[Dataset entries]
------------------------------------------------
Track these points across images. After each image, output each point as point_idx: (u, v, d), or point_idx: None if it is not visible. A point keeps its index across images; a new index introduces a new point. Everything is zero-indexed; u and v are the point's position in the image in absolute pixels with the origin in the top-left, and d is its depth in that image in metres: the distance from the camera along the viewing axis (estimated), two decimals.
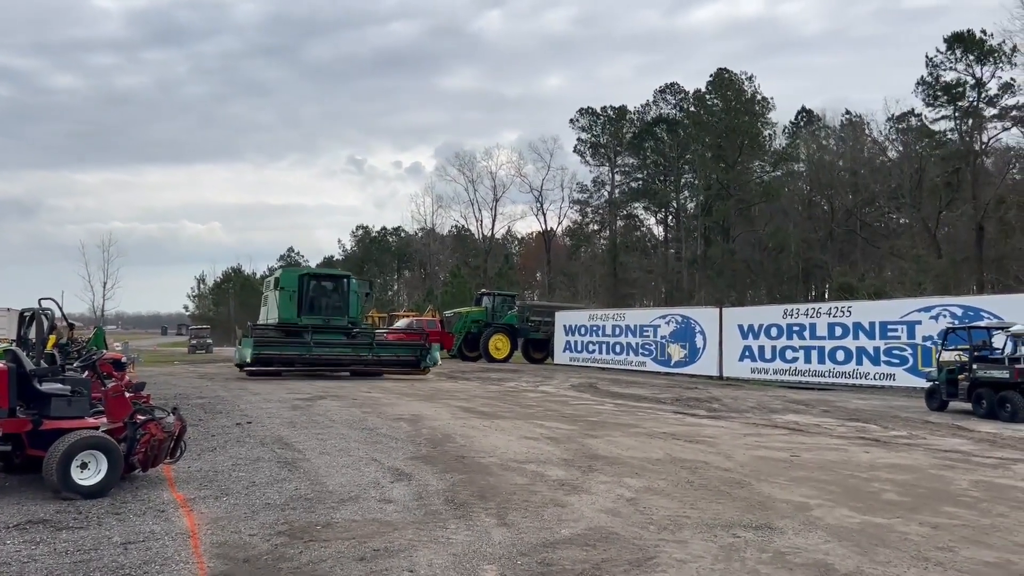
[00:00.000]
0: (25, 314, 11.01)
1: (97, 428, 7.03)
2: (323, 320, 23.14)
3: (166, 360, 39.88)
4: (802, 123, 60.64)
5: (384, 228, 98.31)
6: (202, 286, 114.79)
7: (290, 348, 22.26)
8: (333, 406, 14.70)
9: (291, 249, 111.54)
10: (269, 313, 24.40)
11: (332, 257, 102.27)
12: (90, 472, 6.70)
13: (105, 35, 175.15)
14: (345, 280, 24.58)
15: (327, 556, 5.22)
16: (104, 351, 15.79)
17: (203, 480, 7.62)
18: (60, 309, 13.82)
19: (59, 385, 7.26)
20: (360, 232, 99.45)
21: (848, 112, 56.30)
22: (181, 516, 6.22)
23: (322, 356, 22.37)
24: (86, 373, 8.55)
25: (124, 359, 15.74)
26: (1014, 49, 39.61)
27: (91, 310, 71.97)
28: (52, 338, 12.42)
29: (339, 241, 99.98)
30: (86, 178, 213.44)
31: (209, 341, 58.26)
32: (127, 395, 7.78)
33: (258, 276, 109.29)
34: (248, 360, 21.04)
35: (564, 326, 33.21)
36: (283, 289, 23.19)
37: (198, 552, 5.28)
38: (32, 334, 10.57)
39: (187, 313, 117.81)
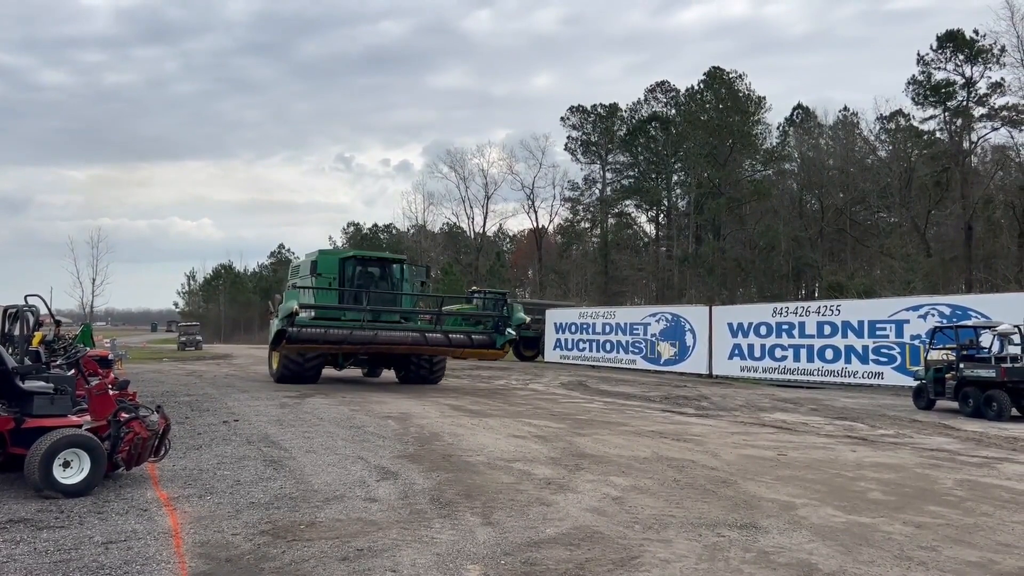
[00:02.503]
0: (9, 311, 10.96)
1: (80, 426, 6.97)
2: (371, 315, 18.61)
3: (155, 357, 39.71)
4: (798, 119, 60.74)
5: (375, 225, 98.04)
6: (192, 283, 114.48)
7: (339, 323, 17.70)
8: (321, 403, 14.65)
9: (282, 245, 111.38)
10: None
11: None
12: (72, 471, 6.64)
13: (95, 32, 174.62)
14: (397, 265, 20.66)
15: (310, 556, 5.19)
16: (89, 348, 15.71)
17: (187, 479, 7.58)
18: (47, 306, 13.78)
19: (42, 383, 7.21)
20: (351, 229, 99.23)
21: (846, 108, 56.48)
22: (164, 515, 6.18)
23: (380, 332, 17.70)
24: (71, 371, 8.51)
25: (111, 356, 15.62)
26: (1003, 50, 39.75)
27: (80, 306, 71.69)
28: (38, 335, 12.37)
29: (330, 238, 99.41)
30: (76, 174, 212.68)
31: (199, 338, 57.94)
32: (111, 393, 7.72)
33: (249, 272, 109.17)
34: (295, 310, 16.42)
35: (555, 324, 33.24)
36: (320, 275, 19.04)
37: (180, 552, 5.24)
38: (17, 331, 10.53)
39: (177, 309, 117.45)
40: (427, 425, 11.88)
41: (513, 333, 19.16)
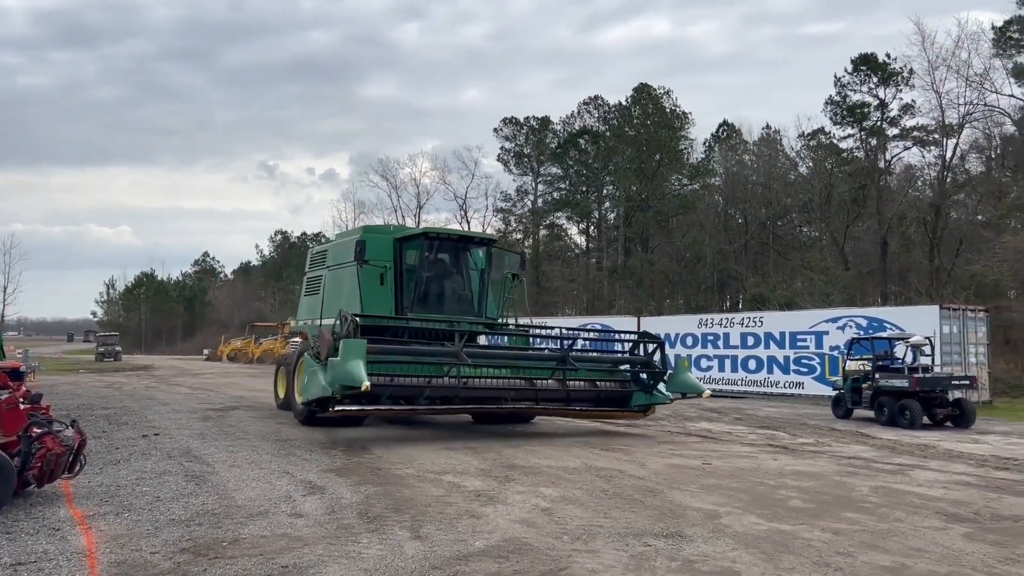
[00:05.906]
0: None
1: None
2: (447, 324, 13.00)
3: (71, 368, 38.20)
4: (722, 135, 62.31)
5: (304, 234, 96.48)
6: (112, 291, 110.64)
7: (412, 366, 11.67)
8: (247, 416, 14.32)
9: (206, 254, 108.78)
10: (330, 309, 13.86)
11: (250, 263, 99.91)
12: None
13: (9, 34, 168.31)
14: (476, 250, 14.76)
15: (232, 574, 5.06)
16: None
17: (104, 496, 7.31)
18: None
19: None
20: (279, 238, 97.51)
21: (768, 126, 58.30)
22: (78, 534, 5.94)
23: (473, 383, 11.91)
24: None
25: (23, 368, 14.97)
26: (911, 72, 41.62)
27: None
28: None
29: (256, 247, 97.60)
30: None
31: (118, 348, 56.05)
32: (22, 406, 7.39)
33: (173, 281, 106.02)
34: (360, 384, 10.02)
35: None
36: (368, 264, 13.37)
37: (94, 572, 5.05)
38: None
39: (95, 319, 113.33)
40: (356, 438, 11.73)
41: (668, 397, 13.36)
------------------------------------------------
Exactly the lines above from the one with "18: (60, 309, 13.82)" to the one with "34: (248, 360, 21.04)", both included, are to be quoted; leave the rest out.

18: (60, 309, 13.82)
19: (59, 385, 7.26)
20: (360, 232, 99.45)
21: (848, 112, 56.30)
22: (181, 516, 6.22)
23: (322, 356, 22.37)
24: (86, 373, 8.55)
25: (124, 359, 15.74)
26: (1014, 49, 39.61)
27: (91, 310, 71.97)
28: (52, 338, 12.42)
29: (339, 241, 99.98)
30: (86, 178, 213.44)
31: (209, 341, 58.26)
32: (127, 395, 7.78)
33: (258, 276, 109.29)
34: (248, 360, 21.04)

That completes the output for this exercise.